In 2022, CTCL launched the U.S. Alliance for Election Excellence with $80 million. The Alliance is a coalition of left-wing funders and advocacy groups that support more mail-in voting, automatic voter registration, and same-day registration - all vectors of election fraud. The Alliance acts as a “support system” for local election offices, giving them coaching, guidance, training, consulting services, and other resources. All in the name of good government, you see. A think tank took a look at these activities and concluded they are designed to “systematically influence” election offices and push progressive voting policies.
Georgia is one of the states banning Zuckerbucks, but the law is weak. The Alliance was able to give a $2 million grant to DeKalb County, Georgia - in Atlanta’s metropolitan area. The law only prohibited private money from going directly to election offices, so the Alliance proposed to send money for election purposes to the county finance department and the county council voted to accept it. This is a loophole in the law you could drive a truck through, and they did. Nothing in Georgia law prevents a local government from accepting private money and allocating it to election administration. Voila! Zuckbucks 2.0.
That’s one dodge. Here’s another: OK, so 24 states banned private financing going directly to local election offices. How about we give election offices paper ‘credits’ which they can then redeem for election-related services from Alliance partners? Another loophole - the Alliance pays the partners, not the election offices, but the effect is the same. Pretty slick, don’t you think?
CTCL announced its first cohort of election offices wishing to become local ‘centers of election excellence’. They’re in seven states, including states where private financing of elections is officially banned.
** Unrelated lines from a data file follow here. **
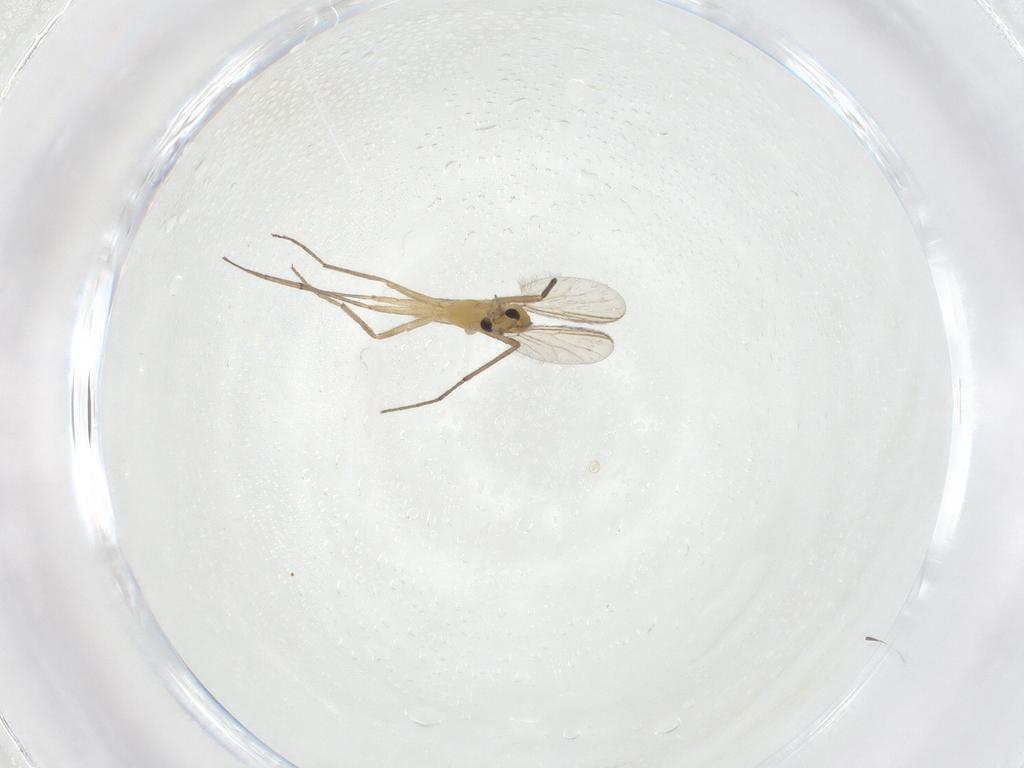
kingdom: Animalia
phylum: Arthropoda
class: Insecta
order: Diptera
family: Chironomidae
A county in one of the states - North Carolina where a ban was vetoed - has already taken private money to defend itself against the flak it was getting for taking private money. CTCL’s contract requires local election offices to submit an ‘improvement’ plan showing it will change the way it operates to please CTCL. This gives CTCL a window on internal operations which it will presumably use to maximize advantage for Democrats in future elections.
This is insidious. The Democrats hold out a bag of gold and worm their way into official election administration, giving people even less reason to trust our elections in the future. None dare call it a ‘threat to democracy’.